Cash, or crap?
While living in a very materialistic world, it seems people never ask themselves: “what even is money?”, “Where does money come from”, and “how does money even come about?”. The simplest answer: it’s not real. Now, I will say in a society today it does seem apparent to be very real and valuable, but how does such a thing even come about? Well crazy thing is, out of thin air. Money is so made up with no actual value. Money can simply be a rock or a piece of green paper labeled to be currency. While listening to a podcast called “The Invention of Money” they state the most unsettling statement, that money is purely fiction (thisamericanlife.org, 2018). I first heard this while drinking my overpriced coffee I just purchased, and just sat there and pondered for a few minutes. Hearing such a thing really just puts a pit in your stomach thinking about how everything in your life can just really be made up.
The scariest part about money is how the value can fluctuate. In the podcast, they made mentions of the housing market. When the housing market crashes, where does all the money go? Well it turns out, the money quite possibly never existed in the first place. That being said, money isn’t always certain, its value can slowly disappear. In the United States, the dollar in 1913 held the equilivlant as $26 dollars in 2020 (Amadeo, 2020). According to Kim Amadeo, from thebalance.com, three factors can make our money lose value: 1) higher demand for products/ services, 2) restrictions on available supplies, and 3) an increase on the amount of money being printed (Amadeo, 2020). Now in Yaps’ case, how does our concept of money differ from ours? Basically, our money is based on gold, while theirs is based on huge stone sculptures taller than a man. In Yap there was an incident where a crew picked up one of these stones and tried to go across the sea with it. To make a long story short, the boat went through a storm and lost the huge disk stone. Even though this stone is now sitting at the bottom of the ocean, the people of Yap believed their Government and that this sunken stone is still owned by someone, therefore still giving it value despite location (thisamericanlife.org, 2018). Now in a perfect world this makes sense though, right?

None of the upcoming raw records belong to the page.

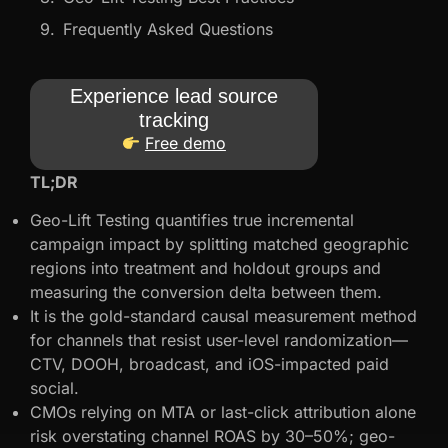
Frequently Asked Questions
Experience lead source
tracking
Free demo
TL;DR
Geo-Lift Testing quantifies true incremental
campaign impact by splitting matched geographic
regions into treatment and holdout groups and
measuring the conversion delta between them.
It is the gold-standard causal measurement method
for channels that resist user-level randomization—
CTV, DOOH, broadcast, and iOS-impacted paid
social.
CMOs relying on MTA or last-click attribution alone
risk overstating channel ROAS by 30–50%; geo-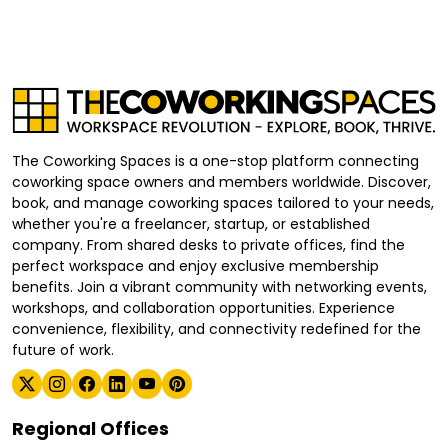
The Coworking Spaces is a one-stop platform connecting
coworking space owners and members worldwide. Discover,
book, and manage coworking spaces tailored to your needs,
whether you're a freelancer, startup, or established
company. From shared desks to private offices, find the
perfect workspace and enjoy exclusive membership
benefits. Join a vibrant community with networking events,
workshops, and collaboration opportunities. Experience
convenience, flexibility, and connectivity redefined for the
future of work.
Regional Offices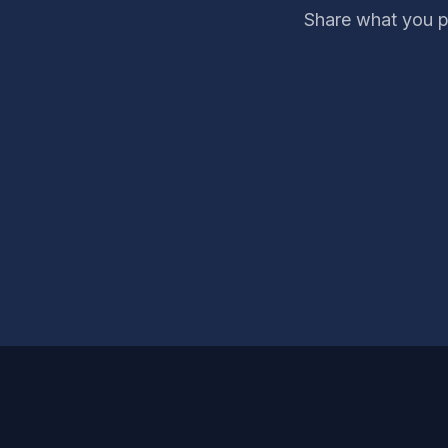
Share what you p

Think about current times, we don’t get paid cash in hand, its direct deposit. It’s just numbers that get added into our bank account, so then does that money really even need to exist? The cashless trend started in China when they were allowed to turn in their coins to get paper receipts instead of carrying around these big heavy coins. Same thing happened in America when Marco Polo was amazed how China used paper money, and it has us Americans floored. We stopped with the gold and followed China in the use of paper currency (basically a paper note that was a claim on gold and silver from the bank), but now in 2020, we barely even see the cash. That’s where things like ‘Bitcoins’ jump in. Bitcoins are a form of “e-money” where investing into this software creates a more anonymous way to spend money. Bitcoin can have a negative connotation since it became the way to launder money and drug deals. That being said though, people are weary of those claims saying since it is private money, it can be a direct threat to governments, which leaves them to make these accusations (Renaut, 2013).
Now that we addressed the issues with money, let’s chat about the economy. The economy was created as a response to the great depression, where the government calculates based on the national income. Thats where GDP, gross domestic product, also came about giving value to all the goods and services produced in the country for a year. The GDP does not care about anything but measuring the economy. This measure of GDP can be challenging though, where the US does not count off the book workers or the black market like other countries do. In the 80’s Italy counted its black market and before you know it, the Italian economy grew massive compared to the UK economy. Similar to Italy, US in 2013 slightly tweaked the way we measure GDP which instantly profited our economy $500 billion dollars (Goldstein, 2020).
To conclude, the public faith in currency is what makes the economy what it is today. If we didn’t believe in it there would be no value in anything in life. We would be living like barbarians doing what it takes to survive. There would be no Louis Vuitton or fancy restaurants because we could just simply kill someone for leather or food. So was money just a prop to make us act more civilized? On the other hand, money might have simply just been created just for the government to dip in and charge us taxes. That’s for you to determine. On a more normal note, the world would never be what it is without this exchange of currency. Despite the many flaws in the system, money does create technology to help us advance as a whole, whether it being ‘fake’ or not. Money allows us to explore and learn more about the world everyday. So maybe biting into this idea wasn’t such a bad thing after all.
“The Invention of Money.” This American Life, 19 Feb. 2018, http://www.thisamericanlife.org/423/the-invention-of-money.
Amadeo, Kimberly. “Why the Dollar Is Worth So Much Less Than It Used to Be.” The Balance, 21 Aug. 2020, http://www.thebalance.com/what-is-the-value-of-a-dollar-today-3306105.
“What Is Money? Jacob Goldstein’s Book Explains ‘Shared Fiction’.” NPR, NPR, 8 Sept. 2020, http://www.npr.org/2020/09/08/910586930/what-is-money-jacob-goldsteins-book-explains-shared-fiction.
Renaut, Anne. “The Bubble Bursts on e-Currency Bitcoin.” Yahoo! News, Yahoo!, 13 Apr. 2013, sg.news.yahoo.com/bubble-bursts-e-currency-bitcoin-064913387–finance.html.